Tareas requeridas =>
**A)** Repite literalmente el pasaje del texto sobre Jerónimo en Roma que va desde "En Roma causó" hasta "liado con ellas.", incluidas ambas.
**B)** Según el texto sobre Jerónimo en Roma, ¿en calidad de qué acogieron Marcela y Paula a Jerónimo?
**C)** Prolonga el texto sobre Jerónimo en Roma a partir de su última oración.

Bloque de texto =>
En Roma causó una extraña mezcla de desprecio y fascinación, no sólo entre los
prelados, sino entre las damas de la corte romana. Roma, a pesar de la Iglesia,
o quizá por su causa, era como lo fue siempre, una ciudad depravada donde debía
ser difícil encontrar una virgen. Dos damas de la alta sociedad romana, Marcela
y Paula, que si no vírgenes, al menos eran oficialmente solteras, acogieron a
Jerónimo como consejero espiritual. Se le acusó de haberse liado con ellas.

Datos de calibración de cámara

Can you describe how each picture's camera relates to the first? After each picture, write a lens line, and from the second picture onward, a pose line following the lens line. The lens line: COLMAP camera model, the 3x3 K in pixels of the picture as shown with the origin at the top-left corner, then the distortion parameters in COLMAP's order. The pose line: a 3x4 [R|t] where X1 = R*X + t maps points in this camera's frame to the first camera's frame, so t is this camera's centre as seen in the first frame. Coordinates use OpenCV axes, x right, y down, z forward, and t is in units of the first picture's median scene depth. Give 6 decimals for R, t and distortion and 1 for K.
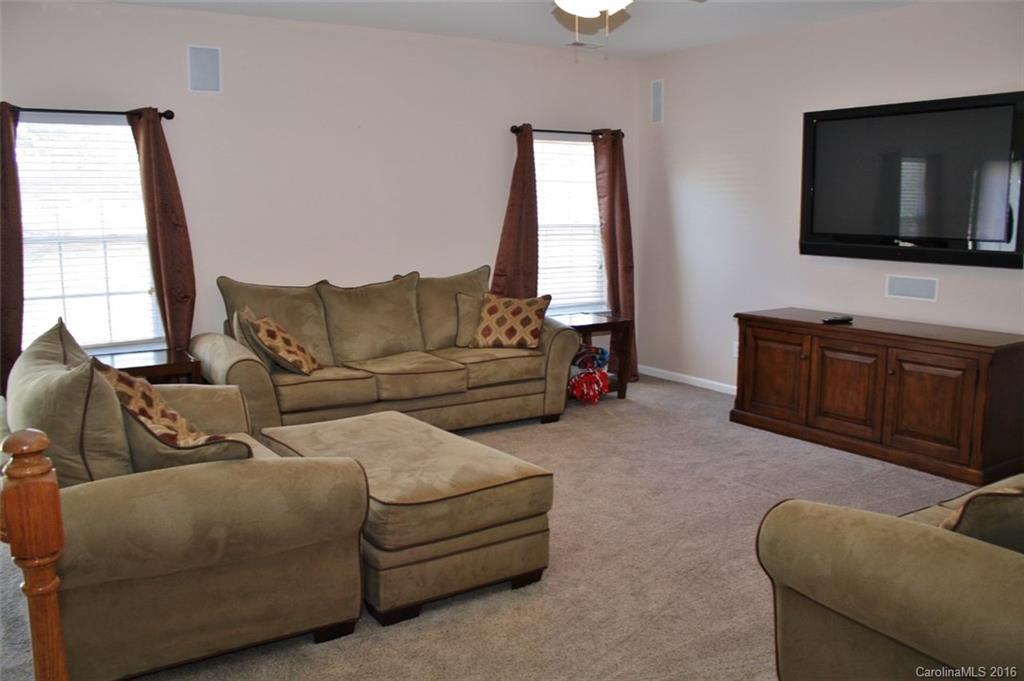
lens RADIAL K [[876.0, 0, 512.0], [0, 876.0, 340.5], [0, 0, 1]] dist [-0.070095, 0.003125]
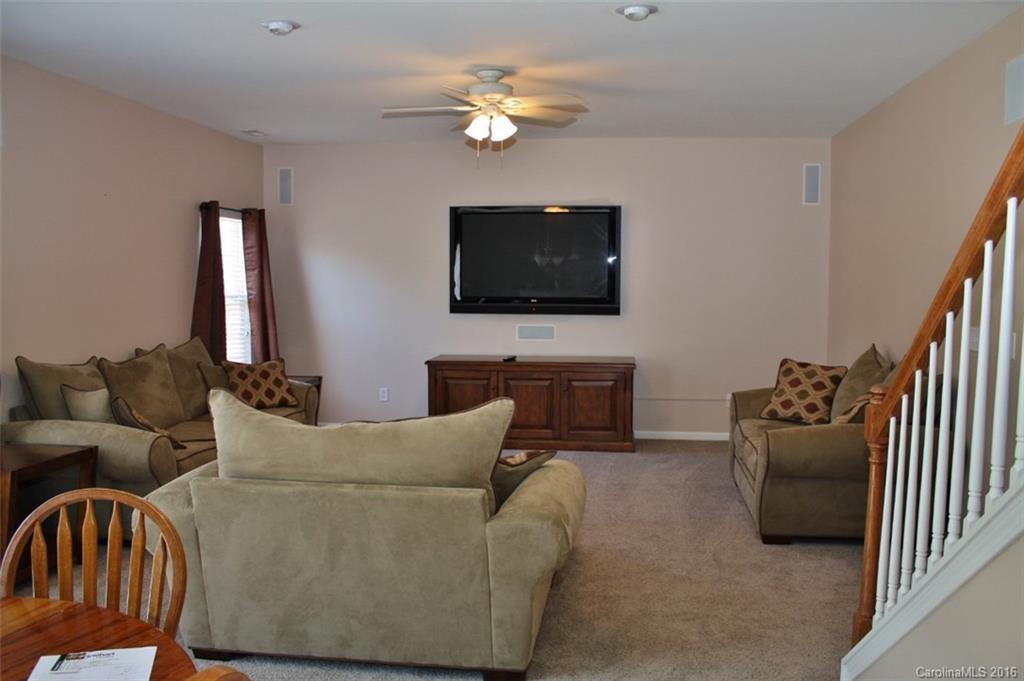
lens RADIAL K [[876.0, 0, 512.0], [0, 876.0, 340.5], [0, 0, 1]] dist [-0.070095, 0.003125]
pose [[0.673697, -0.052863, 0.737115, -0.625475], [0.112394, 0.993164, -0.031499, -0.006986], [-0.730411, 0.104068, 0.675033, 0.047970]]
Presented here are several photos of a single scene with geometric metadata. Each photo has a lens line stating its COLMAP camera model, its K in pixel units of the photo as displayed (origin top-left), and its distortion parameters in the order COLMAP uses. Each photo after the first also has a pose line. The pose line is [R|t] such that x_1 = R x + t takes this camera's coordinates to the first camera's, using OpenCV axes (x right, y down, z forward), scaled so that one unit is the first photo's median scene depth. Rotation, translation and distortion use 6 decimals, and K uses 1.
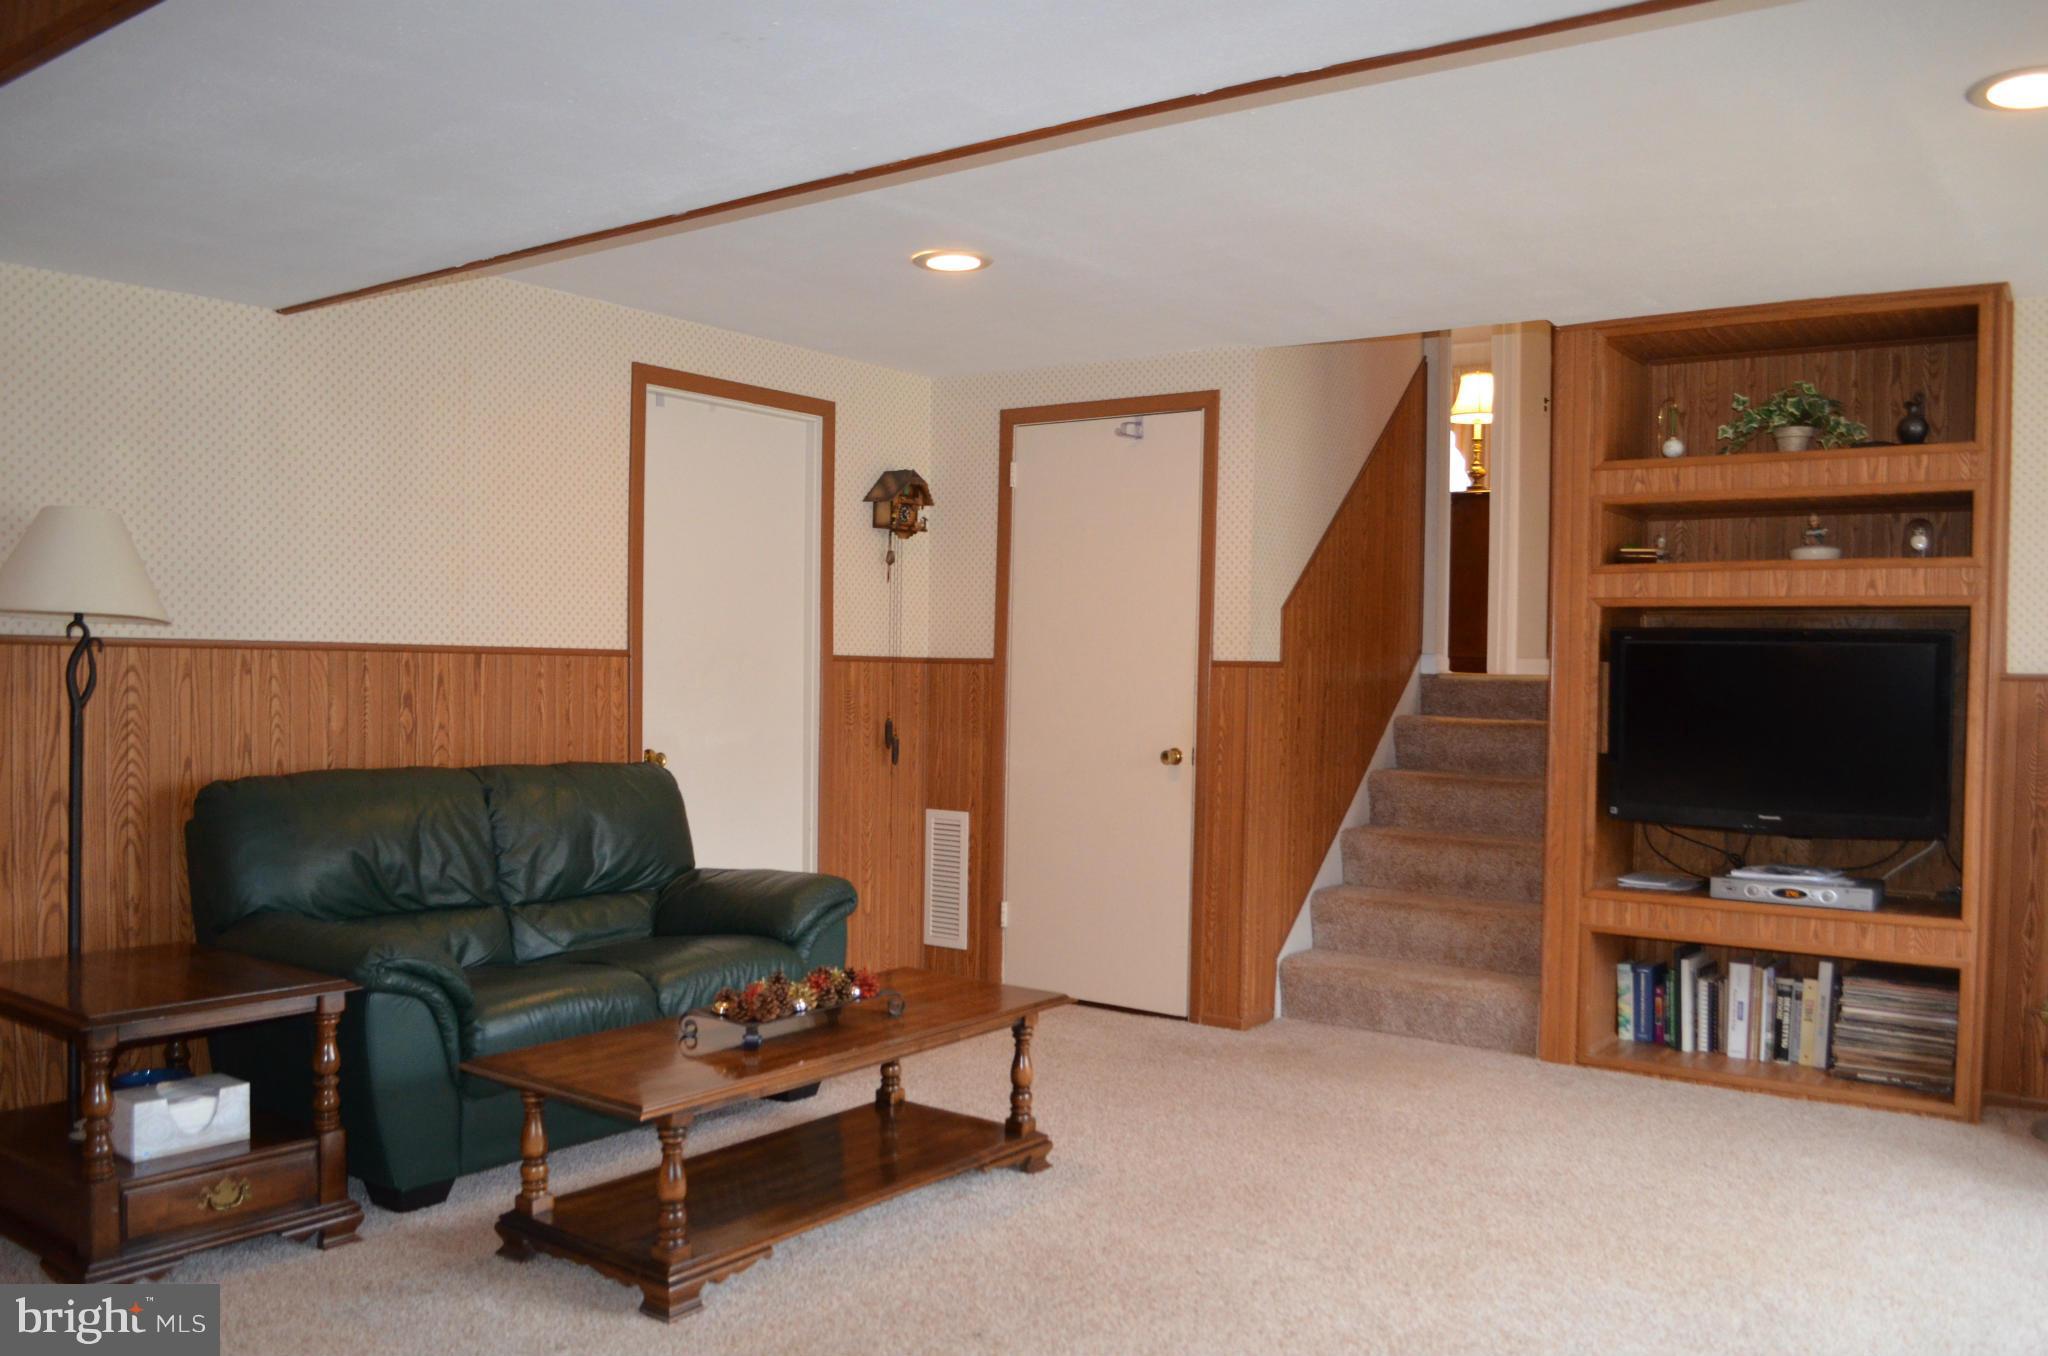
lens RADIAL K [[1601.5, 0, 1038.8], [0, 1601.5, 713.3], [0, 0, 1]] dist [-0.085996, 0.016854]
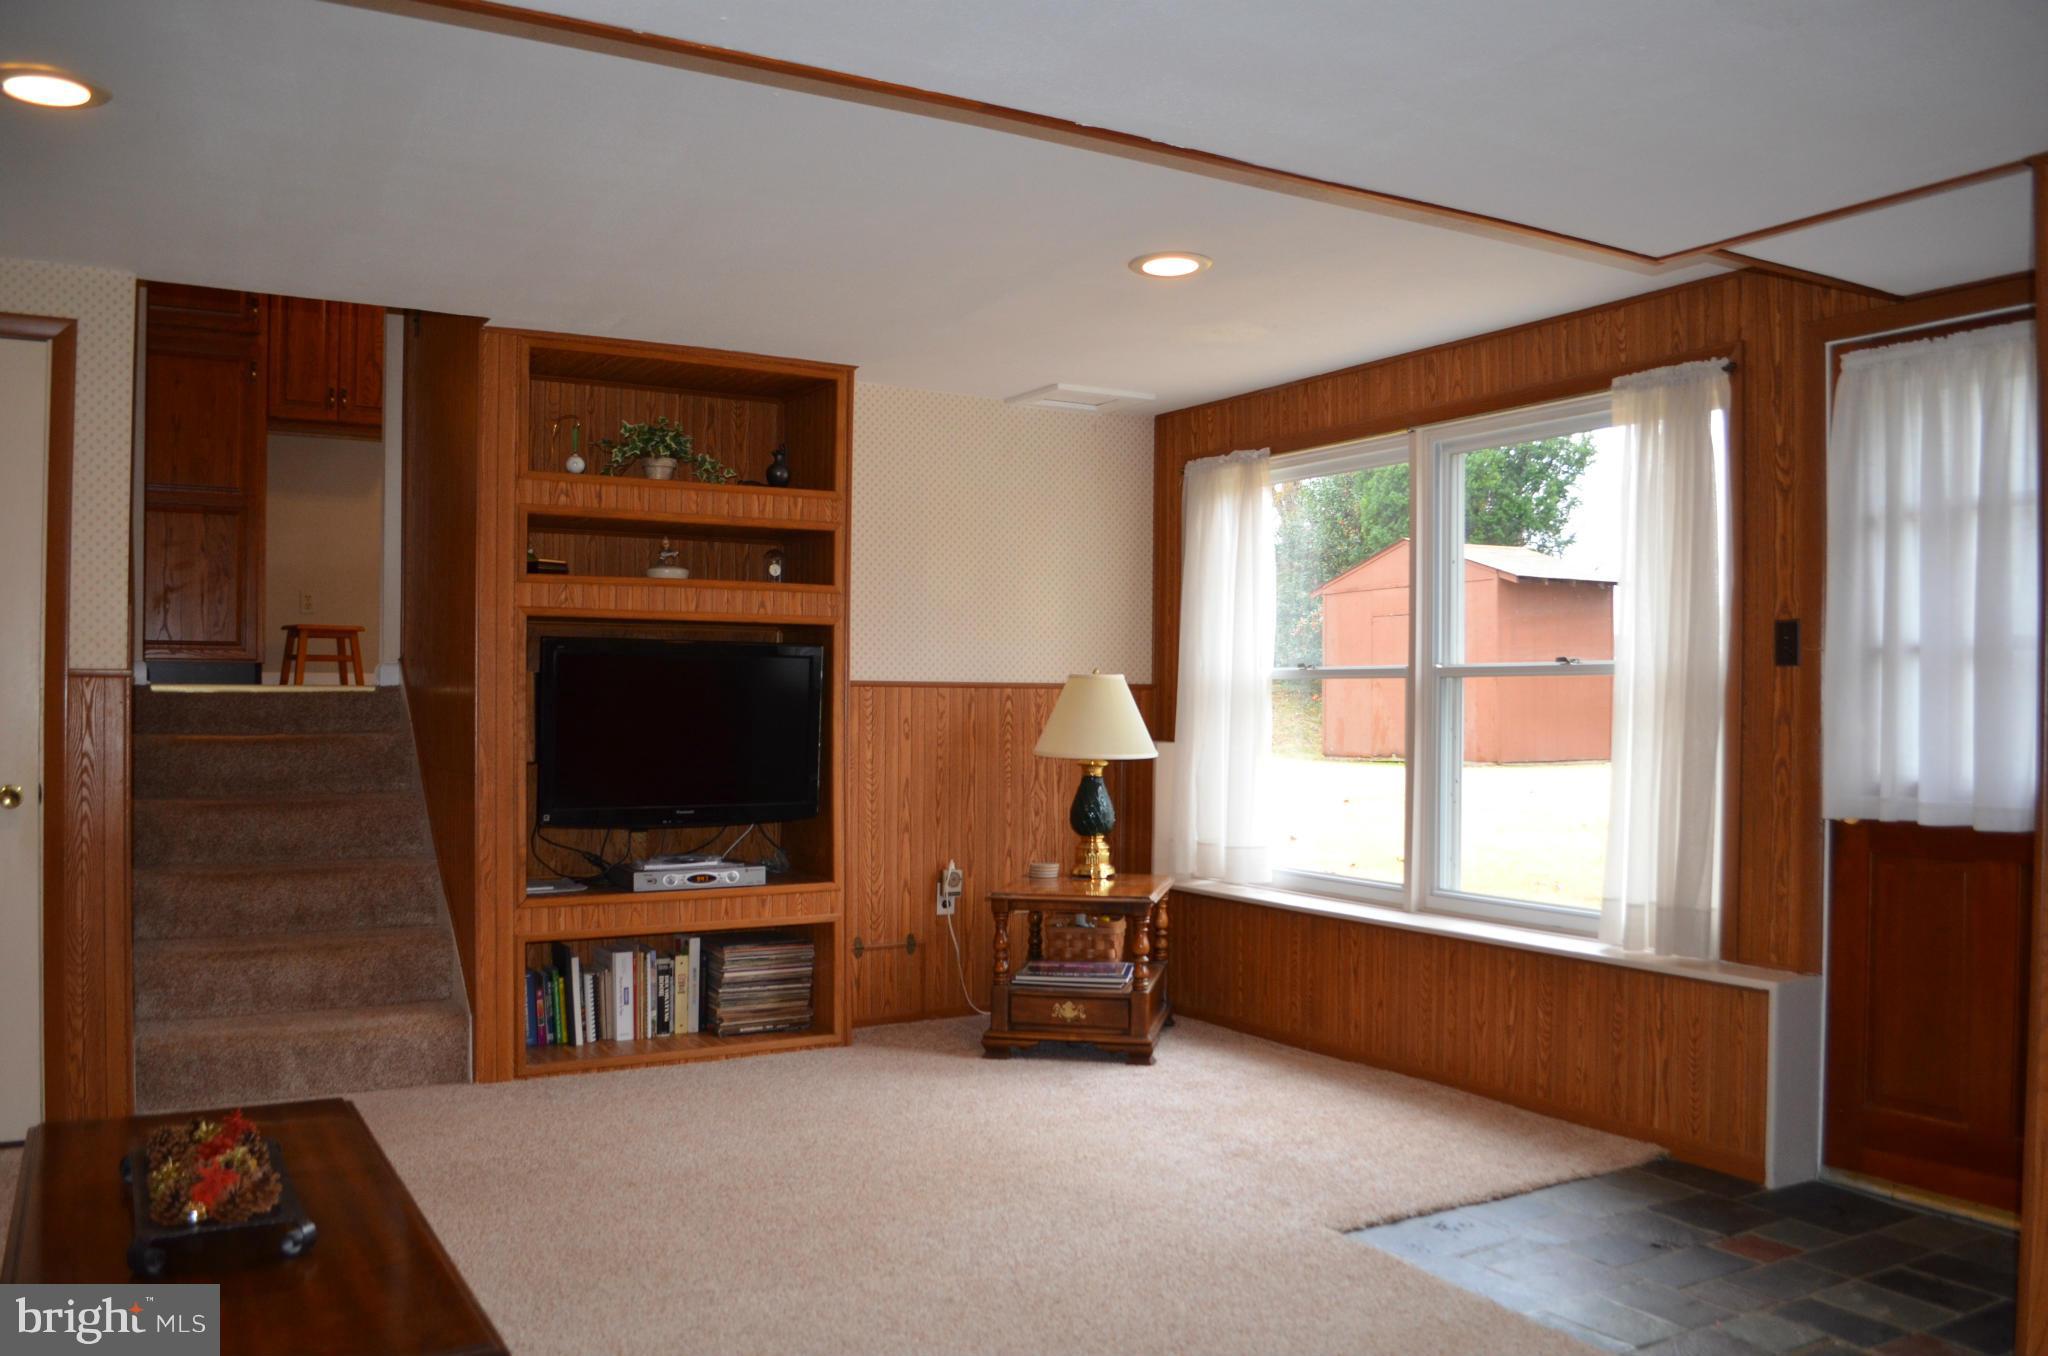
lens RADIAL K [[1601.5, 0, 1038.8], [0, 1601.5, 713.3], [0, 0, 1]] dist [-0.085996, 0.016854]
pose [[0.408472, -0.022383, 0.912497, -0.432629], [0.026486, 0.999569, 0.012662, -0.010000], [-0.912387, 0.018997, 0.408888, 0.301881]]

Respuestas del ejercicio =>
**A)**
En Roma causó una extraña mezcla de desprecio y fascinación, no sólo entre los
prelados, sino entre las damas de la corte romana. Roma, a pesar de la Iglesia,
o quizá por su causa, era como lo fue siempre, una ciudad depravada donde debía
ser difícil encontrar una virgen. Dos damas de la alta sociedad romana, Marcela
y Paula, que si no vírgenes, al menos eran oficialmente solteras, acogieron a
Jerónimo como consejero espiritual. Se le acusó de haberse liado con ellas.

**B)** Lo acogieron como consejero espiritual.

**C)**
Probablemente se trataba de una calumnia, pero ese episodio unido a la
acusación de la madre de una joven asceta que murió tras una prolongada
abstinencia, aconsejó al papa Dámaso decretar su destierro. Es probable que en
ello pesara más la machacona insistencia de Jerónimo en condenar a las mujeres
que se pintaban, a las que vestían ropa provocativa, a las que abortaban, y
hasta a los sacerdotes que vivían en la opulencia. Estaba obsesionado con el
sexo, y condenaba hasta el mismo matrimonio, olvidando que se trataba de un
sacramento. El caso es que marchó a Belén de Judea, donde falleció en 419 en la
cueva que habitaba allí en compañía de la bellísima Eustoquia, una joven
admiradora que le siguió en su exilio y en su vida de privaciones. Jerónimo,
que poco después sería san Jerónimo, afirmaba que la virginidad podía perderse
hasta con el pensamiento. Ignoramos si su joven discípula la conservó. Al menos
parece que no se casaron.
En
el terreno intelectual, a san Jerónimo se debe la traducción al latín de la
Biblia desde el arameo y el hebreo. Es la que se llamó Vulgata, y se ha tenido por canónica durante muchos siglos.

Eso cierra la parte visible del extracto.